Que dire de ce judogi de milieu de gamme chez Décathlon ? Que je vous le recommande sincèrement !!! Je pense que c'est un bon kim. 

Les plus : 
  •  le prix (40 euros)
  •  le confort
  •  la souplesse
  •  adapté au judo et au ju jitsu
  •  la stabilité dans le temps (enfin pour ce que j’ai pu voir jusqu’à présent)
  •  adapté aux entraînements et aux compétitions de niveau départemental ou régional 

Les moins : 
  • sa relative souplesse pour ceux qui aiment « les vestes lourdes » 
  • sa facilité de préhension pour la compétition 

Finalement il n’y a pas beaucoup de points négatifs, c’est un bon judogi de milieu de gamme qui fera parfaitement l’affaire pour les non compétiteurs et pour l’entraînement. 

Il peut parfaitement être le premier kim pour débuter et/ou être le deuxième qui viendra remplacer celui que « j’ai acheté pas cher car je ne savais pas si j’allais continuer ». 

Il se suffit à lui même et il est à mon sens un bon produit pour ceux qui pratiquent régulièrement sans idée de Championnat France !! 

Bravo et vivement que la gamme Outshock grandisse et s’étoffe (accessoires, sac, ju jitsu etc...)



COMPLEMENT DE LA MARQUE


Encore une fois merci à David et ses abonnés de nous aider dans nos tests produits.

Effectivement ce judogi est polyvalent et convient parfaitement à tous les judokas pendant leurs entraînements. Le col et le grain de riz sont plus souples et plus légers. 

Lors de vos déplacements en stage ou déplacements professionnels (au cours desquels vous avez un petit créneau judo ;-) ), vous pouvez ainsi voyager plus léger et moins volumineux. 
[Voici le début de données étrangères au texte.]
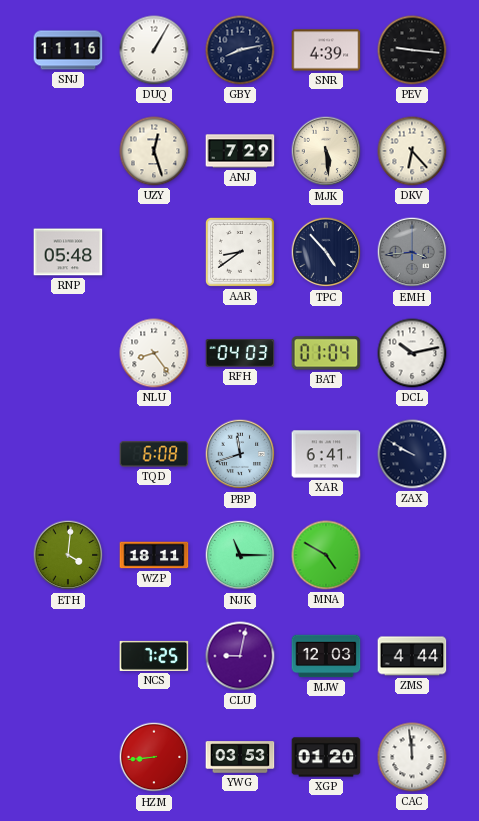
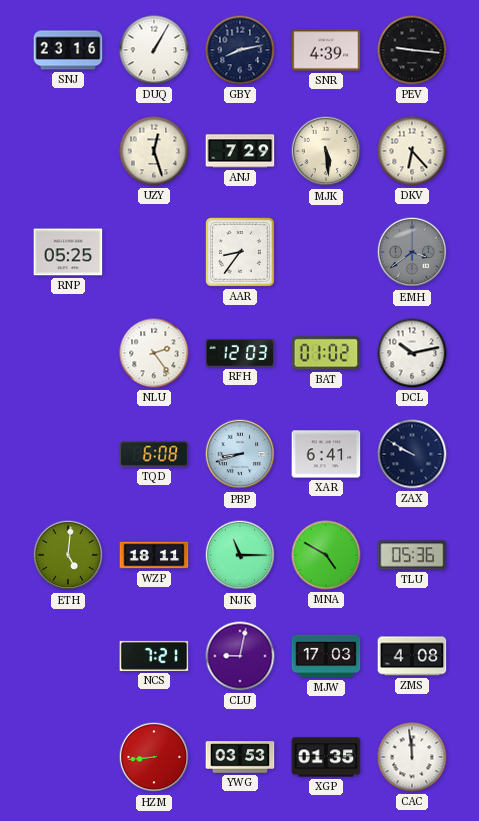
SNJ: 11:16 -> 23:16
RNP: 05:48 -> 05:25
AAR: 8:39 -> 8:36
TPC: 4:53 -> none
EMH: 3:44 -> 3:39
NLU: 8:24 -> 2:24
RFH: 04:03 -> 12:03
BAT: 01:04 -> 01:02
PBP: 11:42 -> 8:42
ETH: 4:01 -> 5:01
TLU: none -> 05:36
NCS: 7:25 -> 7:21
MJW: 12:03 -> 17:03
ZMS: 4:44 -> 4:08
XGP: 01:20 -> 01:35
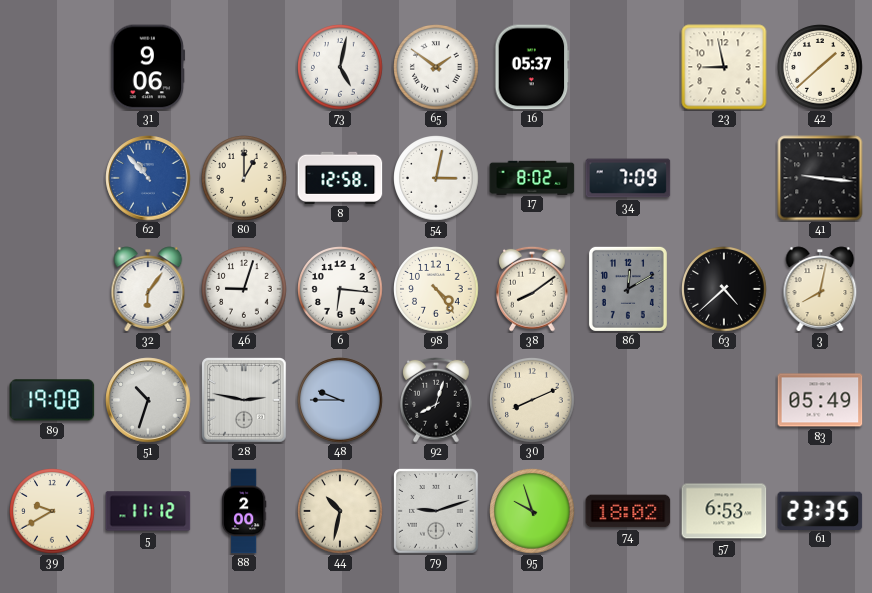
Si vos entraînements ont lieu dans des conditions de chaleur importante, nous pensons qu'une veste plus légère est aussi source de confort pour le pratiquant. 

Concernant le produit, pour être précis, nous avons deux sources d'approvisionnement sur le composant veste avec des petites différences de composition, l'une est en 65% polyester 35% coton et l'autre 65% coton et 35% polyester. Cette différence de composition ne génère pas de différence notable à l'entretien ni au confort au porté.

Concernant le commentaire en conclusion, nous sommes ravis de découvrir votre appétence à enrichir notre offre. 

Deux produits arriveront dans les semaines à venir que nous communiquerons dès leur arrivée sur notre page FB Judo by Decathlon : 
  • un pantalon vendu séparément qui permettra notamment aux TaiSokas de s'équiper intégralement (pantalons + tee shirts) sans devoir acheter la veste
  • des trainings grips qui permettront aux utilisateurs de travailler leur grip, leur mobilité mais nous y reviendrons très prochainement.